Une vidéo publiée sur TikTok fin mai 2026 a provoqué un tollé dans toute la France. On y voit une influenceuse française appeler ouvertement au meurtre des Juifs, geste d’égorgement à l’appui. Son nom : Lucie Vandecandelaère, connue en ligne sous le pseudonyme « Eo-Nomine ».
Qui est Lucie Vandecandelaère ?
Lucie Vandecandelaère est une influenceuse et autrice française active sur les réseaux sociaux, notamment Instagram sous le pseudonyme « luciethinks ». Elle se présente comme féministe, très engagée politiquement à gauche, et vit entre la France et le Brésil, à Rio de Janeiro. Sur TikTok, elle opère sous le compte « Eo-Nomine ». Elle a également publié un livre autobiographique intitulé Omertà, dans lequel elle raconte une enfance familiale très violente et conflictuelle, présenté comme un témoignage personnel sur des violences psychologiques et familiales.

Sur la toile, elle cultive une image de militante progressiste. Elle se décrit elle-même comme lesbienne, femme dans un système patriarcal, et revendique son engagement « woke » à travers des vidéos et un blog. Rien, en apparence, ne laissait présager ce qui allait suivre.
Une vidéo qui appel à la haine des juifs déclenchée par l’Eurovision
Le point de départ est la deuxième place d’Israël à l’Eurovision 2026. Pour Vandecandelaère, ce résultat est insupportable. Elle l’exprime alors de manière brutale, dans une vidéo filmée face à la caméra. Elle désigne les Juifs comme « ces gens-là » et déclare : « Il faut se débarrasser de ces gens-là et je veux dire de façon définitive ! Il faut qu’on s’en occupe. Je refuse de vivre avec ces gens-là ! Alors, la violence, la violence est la seule solution !
Plus grave encore, elle accompagne ses propos d’un appel à l’égorgement des Juifs.

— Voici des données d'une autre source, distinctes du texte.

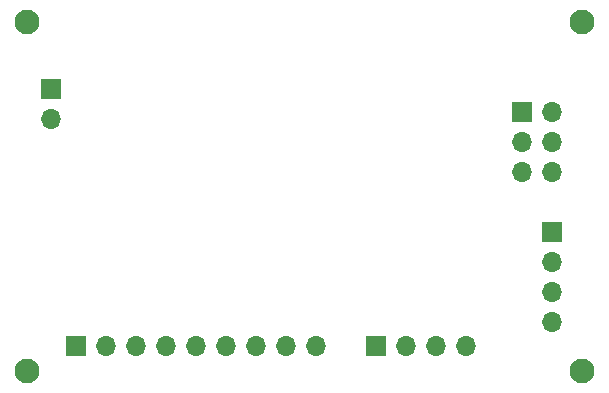
<source format=gbs>
%TF.GenerationSoftware,KiCad,Pcbnew,8.0.6*%
%TF.CreationDate,2024-11-27T00:55:28-08:00*%
%TF.ProjectId,Project 3 MCUdatalogger,50726f6a-6563-4742-9033-204d43556461,1*%
%TF.SameCoordinates,Original*%
%TF.FileFunction,Soldermask,Bot*%
%TF.FilePolarity,Negative*%
%FSLAX46Y46*%
G04 Gerber Fmt 4.6, Leading zero omitted, Abs format (unit mm)*
G04 Created by KiCad (PCBNEW 8.0.6) date 2024-11-27 00:55:28*
%MOMM*%
%LPD*%
G01*
G04 APERTURE LIST*
%ADD10O,1.700000X1.700000*%
%ADD11R,1.700000X1.700000*%
%ADD12C,2.100000*%
G04 APERTURE END LIST*
D10*
%TO.C,J4*%
X82550000Y-71120000D03*
X80010000Y-71120000D03*
X82550000Y-68580000D03*
X80010000Y-68580000D03*
X82550000Y-66040000D03*
D11*
X80010000Y-66040000D03*
%TD*%
%TO.C,J3*%
X67691000Y-85852000D03*
D10*
X70231000Y-85852000D03*
X72771000Y-85852000D03*
X75311000Y-85852000D03*
%TD*%
D11*
%TO.C,J2*%
X42291000Y-85852000D03*
D10*
X44831000Y-85852000D03*
X47371000Y-85852000D03*
X49911000Y-85852000D03*
X52451000Y-85852000D03*
X54991000Y-85852000D03*
X57531000Y-85852000D03*
X60071000Y-85852000D03*
X62611000Y-85852000D03*
%TD*%
%TO.C,J1*%
X82550000Y-83820000D03*
X82550000Y-81280000D03*
X82550000Y-78740000D03*
D11*
X82550000Y-76200000D03*
%TD*%
D12*
%TO.C,H4*%
X85090000Y-88011000D03*
%TD*%
%TO.C,H3*%
X85090000Y-58420000D03*
%TD*%
%TO.C,H2*%
X38100000Y-88011000D03*
%TD*%
%TO.C,H1*%
X38100000Y-58420000D03*
%TD*%
D11*
%TO.C,BT1*%
X40132000Y-64135000D03*
D10*
X40132000Y-66675000D03*
%TD*%
M02*

</source>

La vidéo se répand rapidement sur les réseaux sociaux. On se demande alors comment un tel enregistrement peut rester en ligne pendant plusieurs heures. Les signalements affluent. La stupeur est générale
La justice saisie, les réactions se multiplient
La réaction politique ne tarde pas. La députée Caroline Yadan saisit la justice après la diffusion de la vidéo. Dans un communiqué, elle dénonce des faits « d’une extrême gravité » susceptibles de relever de la « provocation publique à la discrimination, à la haine ou à la violence ».
Par ailleurs, plusieurs associations de défense de la communauté juive amplifient l’affaire sur les réseaux. Des comptes comme « Jugé Coupable » diffusent massivement la vidéo pour alerter les autorités. Ce scandale ne surgit pas dans un vide. Il s’inscrit dans un contexte de montée préoccupante de l’antisémitisme en France depuis les attaques du 7 octobre 2023. Des influenceurs ont déjà été condamnés pour des propos similaires. Ainsi, une autre influenceuse française, déjà condamnée pour apologie du terrorisme, a écopé de cinq mois de prison avec sursis pour provocation à la haine envers la communauté juive, ses vidéos ayant fait l’objet de nombreux signalements auprès des autorités.
En conséquence, l’affaire Vandecandelaère illustre une question urgente : comment des plateformes comme TikTok ou Instagram continuent-elles d’héberger des appels à la haine aussi explicites, parfois pendant des heures, avant d’agir ? À ce jour, Lucie Vandecandelaère n’a pas publié de rétractation publique connue. La justice française suit son cours. Mais la vidéo, elle, a déjà fait le tour du monde.